‘A writer of grace and luminosity’
The Stage
Barney Norris is a playwright and novelist. Uniquely varied among his generation in the variety of work he has produced, he has appeared at the Bridge Theatre, the Bush Theatre, on bestseller lists and at the New York Met, as well as presenting work in woods, hospices, village halls and cafes. A catalogue of his writing is available on this site.
He has received the International Theatre Institute’s Award for Excellence, the Critics’ Circle Award for Most Promising Playwright, a South Bank Sky Arts Times Breakthrough Award, an Evening Standard Progress 1000 Award, a Betty Trask Award, the Northern Ireland One Book Award and a Hawthornden Literary Foundation award. He has been a judge for the Classical Association, Live Canon, the Yale Drama Prize, the RSL Literature Matters Awards, the Somerset Maugham Awards, the British Book Awards and the George Devine Award, among others. His work has been translated into ten languages.
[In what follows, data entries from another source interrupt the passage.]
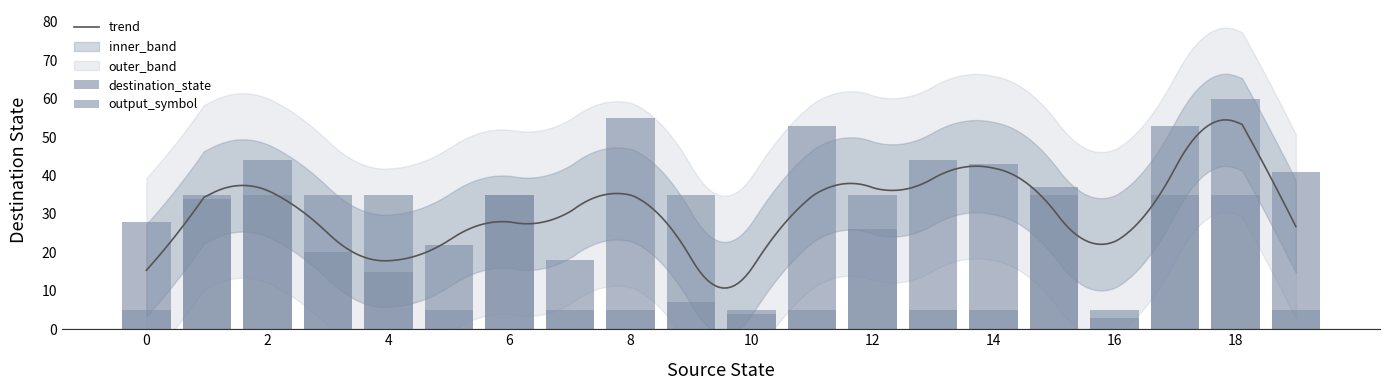

Approximately how many times larger is the value at 18 compared to 16?

7.0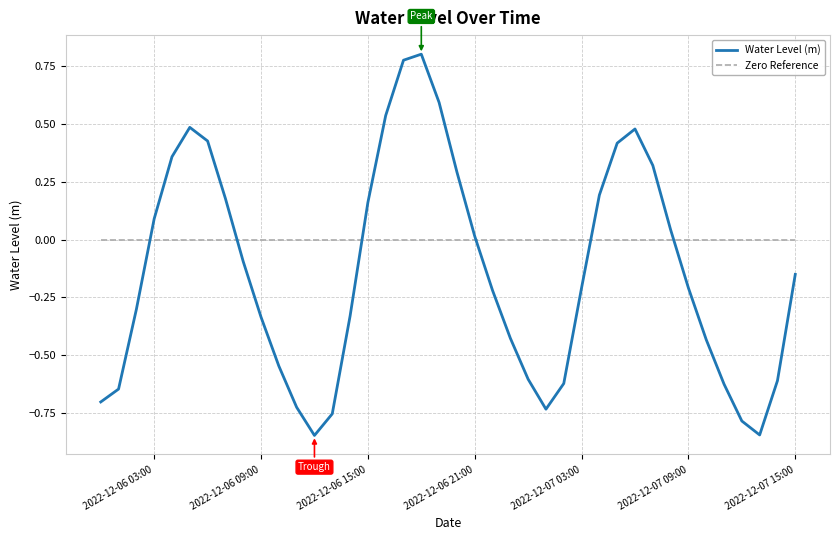

How many intersections are there between Zero Reference and Water Level (m)?

6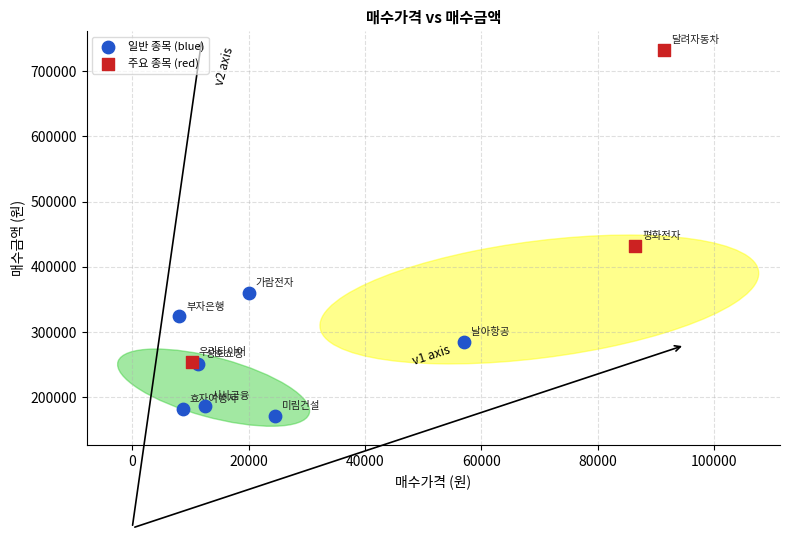

Which series has the widest spread of Y values?

주요 종목 (red)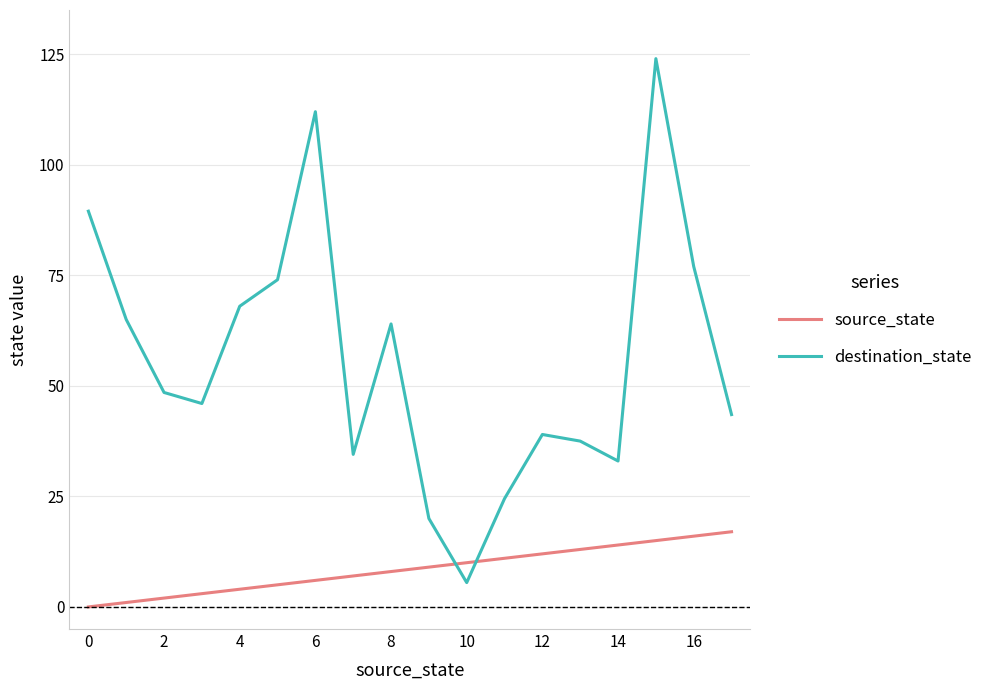

Which series has the largest total across all categories?

destination_state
A former chair of the Society of Authors Scriptwriters Committee and member of the SoA Sustainability Committee and the Writers Guild Theatre Negotiating Team, former Artistic Associate at Oxford Playhouse and a former Green party general election candidate, for ten years he ran a touring theatre company named Up In Arms. His training in the theatre was under the founding leadership of the Joint Stock Theatre Company, David Hare, William Gaskill and Max Stafford-Clark, and under the playwright and director Peter Gill; his time spent in South Africa with Athol Fugard was also a formative influence. He has directed productions at the Arcola Theatre, the Lyric Hammersmith, the Watermill Theatre and An Tobar on the Isle of Mull. He is a Fellow of the Royal Society of Literature and a lecturer in creative writing at the University of Oxford. The author of two book-length studies of artists, his mentor Peter Gill and his father David Owen Norris, he also reviews fiction regularly for the Guardian.